O secretário de Saúde do Recife, Jailson Correia, reforça que vários estudos comprovam a segurança da vacina e a importância de tomar as três doses, como recomenda o Ministério da Saúde, para garantir a proteção completa. A coordenadora do Programa Nacional de Imunização do Recife, Elizabeth Azoubel, lembra que muitas pessoas ficaam receosasapós alguns casos de meninas que passaram mal. “É muito raro a vacina provocar reações, além dos comuns, como dor local, cefaleia e febre em menor incidência.

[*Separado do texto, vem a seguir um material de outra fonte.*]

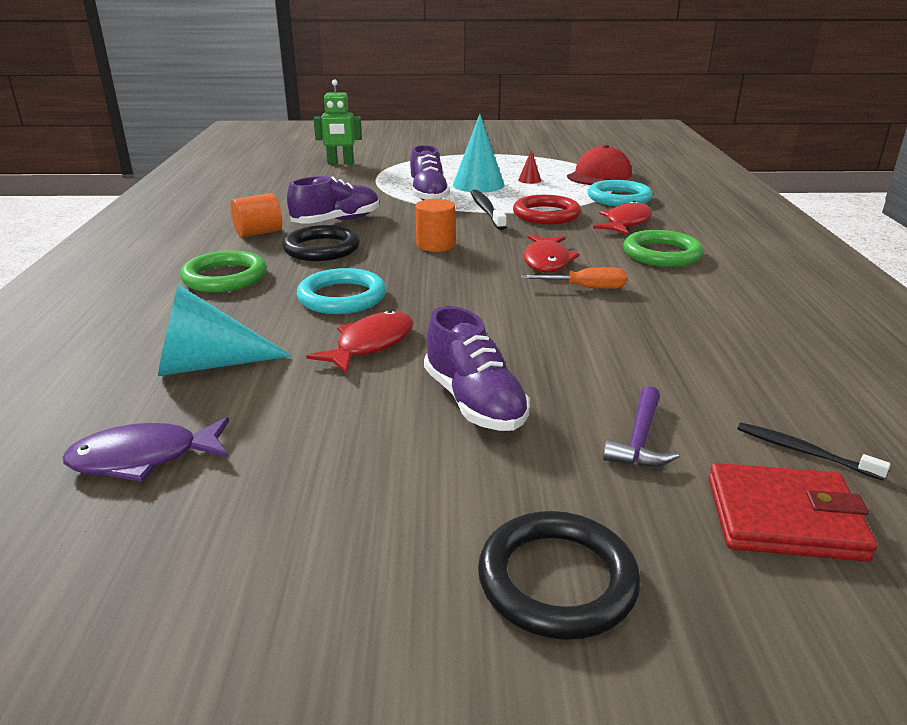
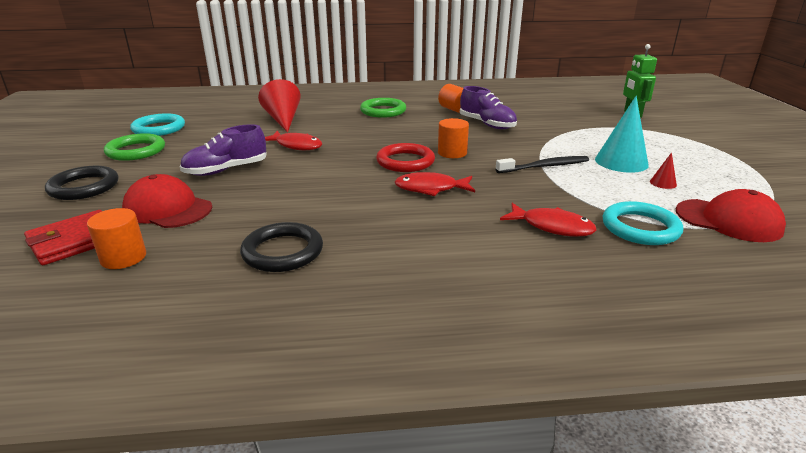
camera: 85 degrees right, 0 degrees up
(143, 458) = (211, 120): purple fish -> none
(207, 364) = (283, 120): turquoise cone -> red cone
(322, 249) = (433, 125): black ring -> black ring (283, 252)
(342, 297) = (357, 135): turquoise ring -> turquoise ring (159, 128)
(428, 195) = (569, 145): purple shoe -> none
(546, 214) = (551, 190): red ring -> red ring (405, 161)
(586, 288) = (378, 202): orange screwdriver -> none
(640, 439) = (168, 209): purple hammer -> red cap
(661, 254) = (465, 239): green ring -> green ring (136, 151)
(784, 518) = (74, 241): red wallet -> red wallet turned 45 degrees clockwise
(804, 452) = (123, 257): black toothbrush -> orange cylinder

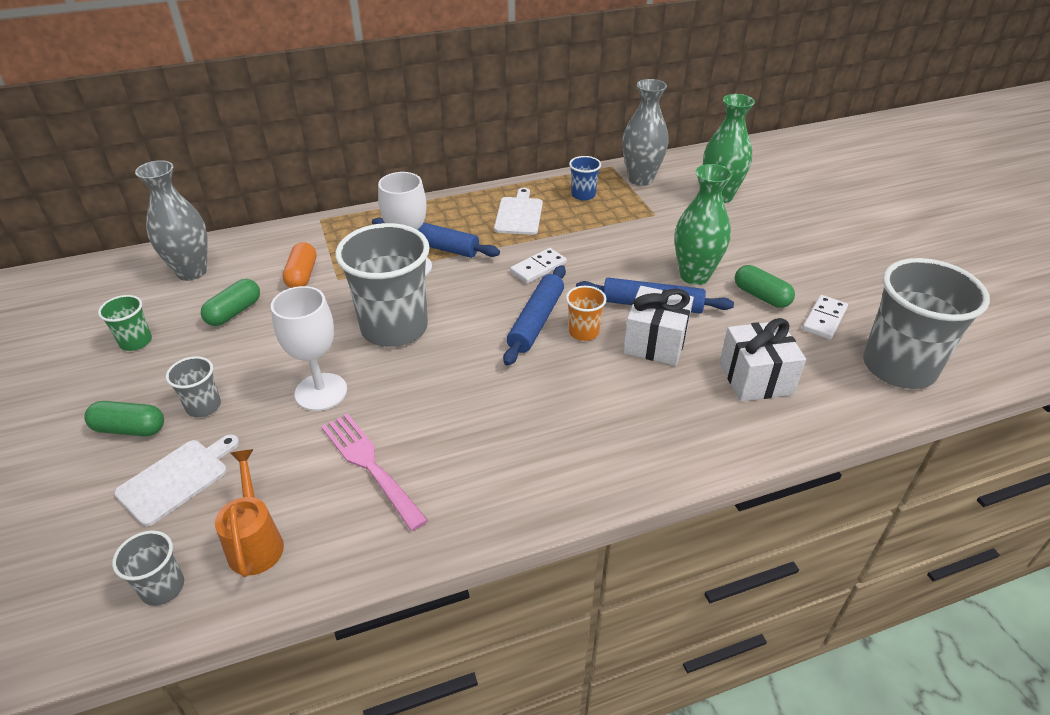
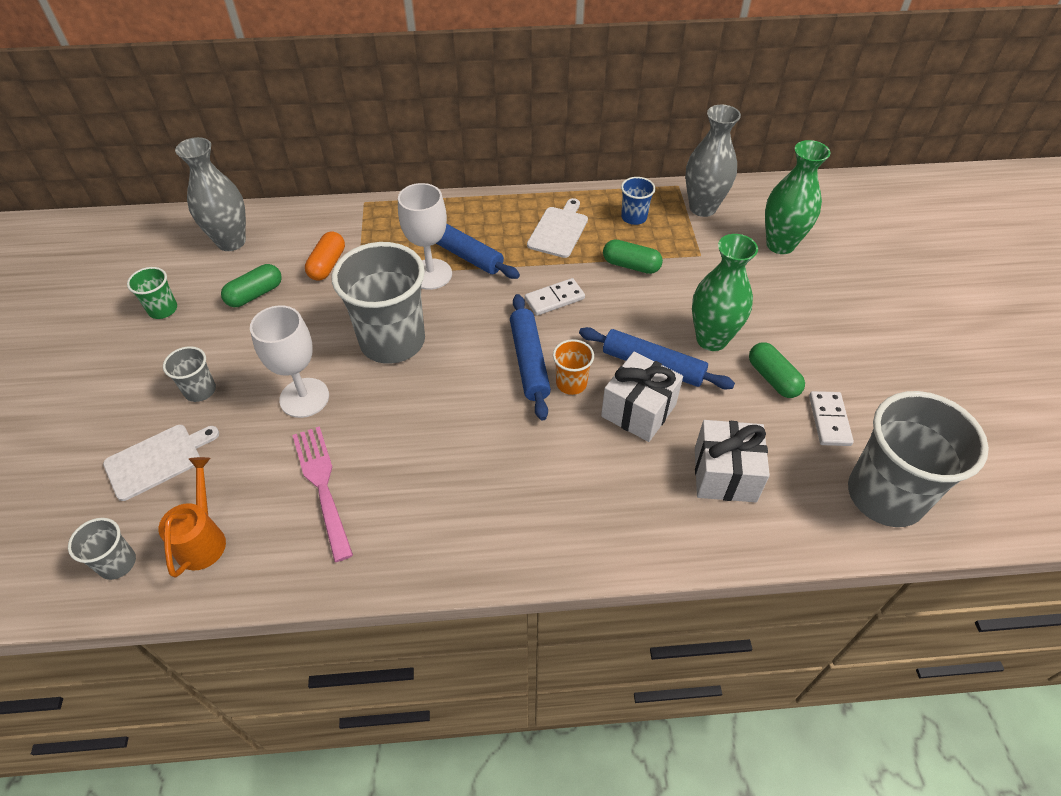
camera: 15 degrees right, 10 degrees up
(130, 429) = (134, 400): green capsule -> green capsule (631, 265)
(536, 321) = (529, 361): blue rolling pin -> blue rolling pin turned 45 degrees counterclockwise
(824, 319) = (829, 420): white domino -> white domino turned 45 degrees counterclockwise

O que acontece, na maioria dos casos, é o que chamamos de síncope, consequência da ansiedade e do medo da injeção, não relacionado especificamente à vacina de HPV”,, explicou.
O Papilomavírus Humano (HPV) é transmitido pelo contato direto com pele ou mucosas infectadas por meio de relação sexual. Também pode ser transmitido da mãe para filho no momento do parto. Estimativa da Organização Mundial da Saúde aponta que 290 milhões de mulheres no mundo são portadoras da doença, sendo 32% infectadas pelos tipos 16 e 18. O Ministério da Saúde orienta que mulheres na faixa etária dos 25 aos 64 anos façam o exame preventivo, o Papanicolau, anualmente. A vacina não substitui a realização do exame preventivo e nem o uso do preservativo nas relações sexuais.